→ **Gegevens bij opdracht**:
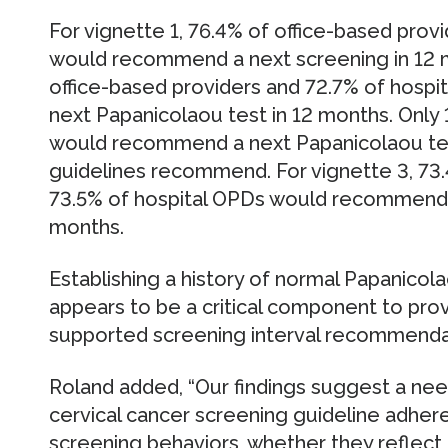
For vignette 1, 76.4% of office-based prov
would recommend a next screening in 12 m
office-based providers and 72.7% of hos
next Papanicolaou test in 12 months. Only 
would recommend a next Papanicolaou test
guidelines recommend. For vignette 3, 73.
73.5% of hospital OPDs would recommend a
months.
Establishing a history of normal Papanicola
appears to be a critical component to pro
supported screening interval recommenda
Roland added, “Our findings suggest a nee
cervical cancer screening guideline adher
screening behaviors, whether they reflect n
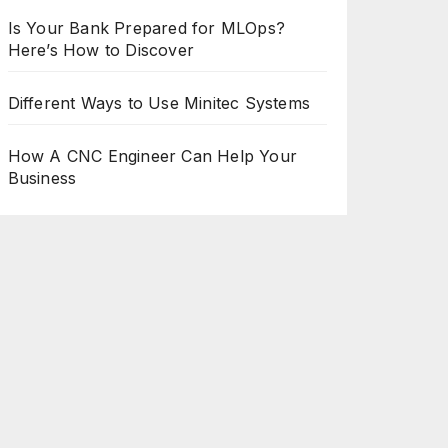
Is Your Bank Prepared for MLOps?
Here’s How to Discover
Different Ways to Use Minitec Systems
How A CNC Engineer Can Help Your
Business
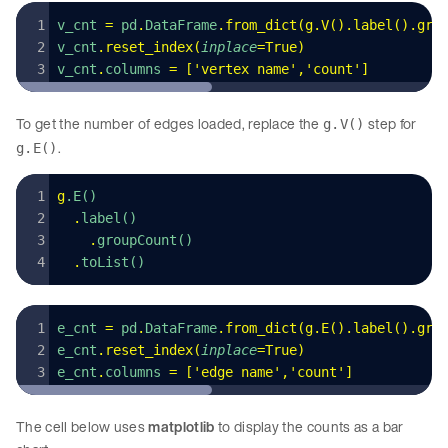
v_cnt 
=
 pd
.
DataFrame
.
from_dict
(
g
.
V
().
label
().
gro
v_cnt
.
reset_index
(
inplace
=
True
)
v_cnt
.
columns
 =
 [
'
vertex name
'
,
'
count
'
]
To get the number of edges loaded, replace the
step for
g.V()
.
g.E()
g
.E()
  .
label()
    .
groupCount()
  .
toList()
e_cnt 
=
 pd
.
DataFrame
.
from_dict
(
g
.
E
().
label
().
gro
e_cnt
.
reset_index
(
inplace
=
True
)
e_cnt
.
columns
 =
 [
'
edge name
'
,
'
count
'
]
The cell below uses
matplotlib
to display the counts as a bar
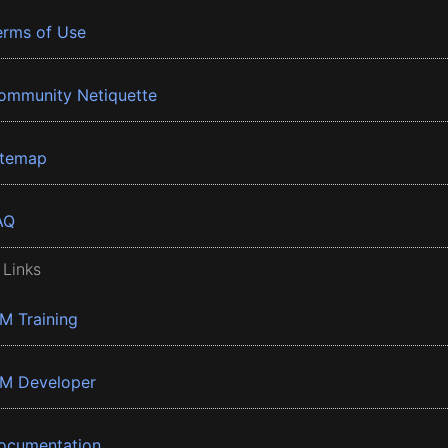
erms of Use
ommunity Netiquette
itemap
AQ
 Links
BM Training
BM Developer
ocumentation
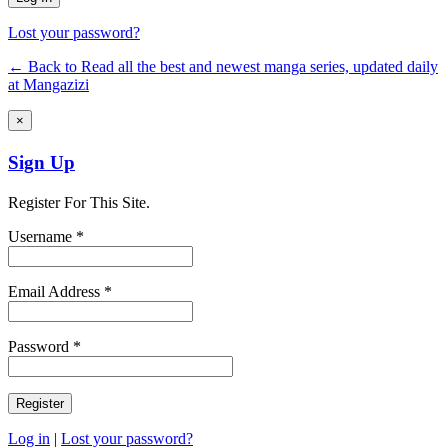
Lost your password?
← Back to Read all the best and newest manga series, updated daily
at Mangazizi
×
Sign Up
Register For This Site.
Username *
Email Address *
Password *
Log in
|
Lost your password?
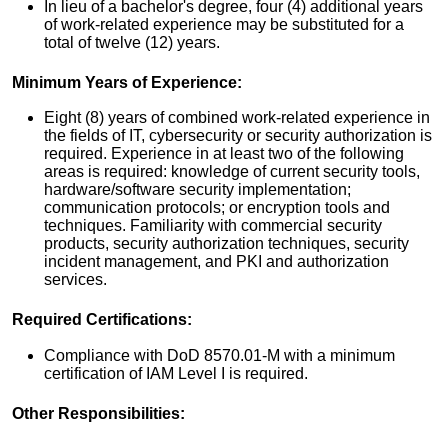
In lieu of a bachelor's degree, four (4) additional years
of work-related experience may be substituted for a
total of twelve (12) years.
Minimum Years of Experience:
Eight (8) years of combined work-related experience in
the fields of IT, cybersecurity or security authorization is
required. Experience in at least two of the following
areas is required: knowledge of current security tools,
hardware/software security implementation;
communication protocols; or encryption tools and
techniques. Familiarity with commercial security
products, security authorization techniques, security
incident management, and PKI and authorization
services.
Required Certifications:
Compliance with DoD 8570.01-M with a minimum
certification of IAM Level I is required.
Other Responsibilities:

→ **Opdracht**: Orden de regels uit de lijst vanaf de regel met "In lieu of a" tot en met de regel met "incident management, and" in een Markdown-tabel met de kolommen Nr en Regel. Lege regels laat je weg.

→ **Antwoord**:
| Nr | Regel |
|---|---|
| 1 | In lieu of a bachelor's degree, four (4) additional years |
| 2 | of work-related experience may be substituted for a |
| 3 | total of twelve (12) years. |
| 4 | Minimum Years of Experience: |
| 5 | Eight (8) years of combined work-related experience in |
| 6 | the fields of IT, cybersecurity or security authorization is |
| 7 | required. Experience in at least two of the following |
| 8 | areas is required: knowledge of current security tools, |
| 9 | hardware/software security implementation; |
| 10 | communication protocols; or encryption tools and |
| 11 | techniques. Familiarity with commercial security |
| 12 | products, security authorization techniques, security |
| 13 | incident management, and PKI and authorization |